Tarih: 01.11.2022 15:06

AMMA KORKMAYA GEREK YOK

Facebook Twitter Linked-in

 Çin nüfusunun fazlalığı, batıda Müslüman nüfusun artışı ve birçok ülkede etnik nüfusun artışı dünya, kıta ve ülke yönetimi  dengesi açısından yönetici erkini düşündürmüştür.

 Sadece yönetim erki değil nüfus artışının sağladığı düzensiz gelir dağılımı, bakım sorunu ve hayat standardının düşmesi toplum bilimci ve sosyologları düşündürmüştür.

 İslam toplumu ise daima; peygamber efendimizin çoğalınız hadisi şerifine binaen ve rızkı veren Allah’tır inancı gereği çoğalan nüfusa her daim gurur duymuştur.
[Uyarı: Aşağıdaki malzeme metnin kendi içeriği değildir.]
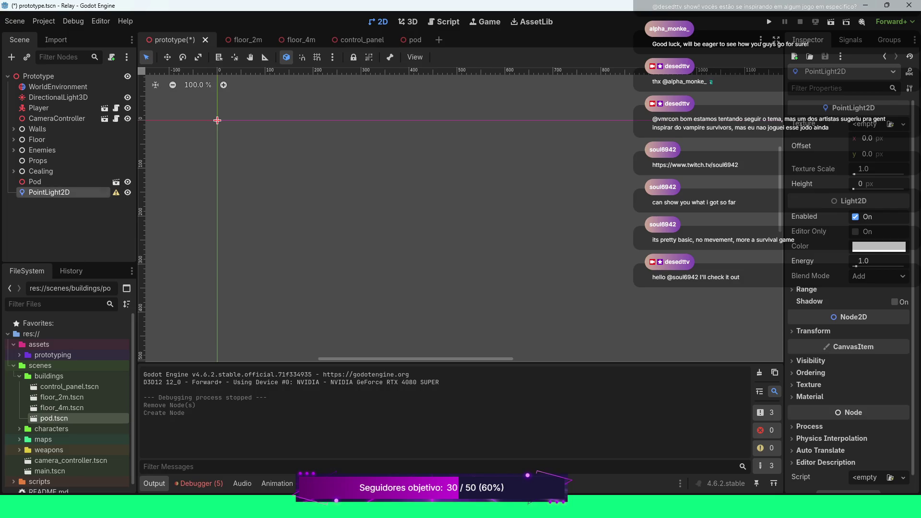
Show the new-texture options for the PointLight2D's Texture property
mouse_move(116, 193)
 Zira Müslüman; metrelerce toprak altında yaşayan solucana, böceğe ve uçan kuşa rızık veren Allah; elbette bir kapıyı 

kapatıp bir kapıyı açar diye inanır.

 Yalnız, Müslüman; artan nüfusuna gurur duyarken hiçbir şekilde etnik ayrımcılığı yapmadan gurur duyar.

 Batının Müslüman nüfusu azaltmak ve kontrol altına almak için çaba gösterdiğini biliyoruz. Nitekim bu konu üstünde çok yazıldı ve çizildi. Birçok makale ve kitap Batının Doğum Kontrolu stratejisi üstünde yazıldı. Bunlardan biri de Pakistanlı düşünür Mevdudi’nin İslam Nazarında Doğum Kontrolu meşhur eseridir.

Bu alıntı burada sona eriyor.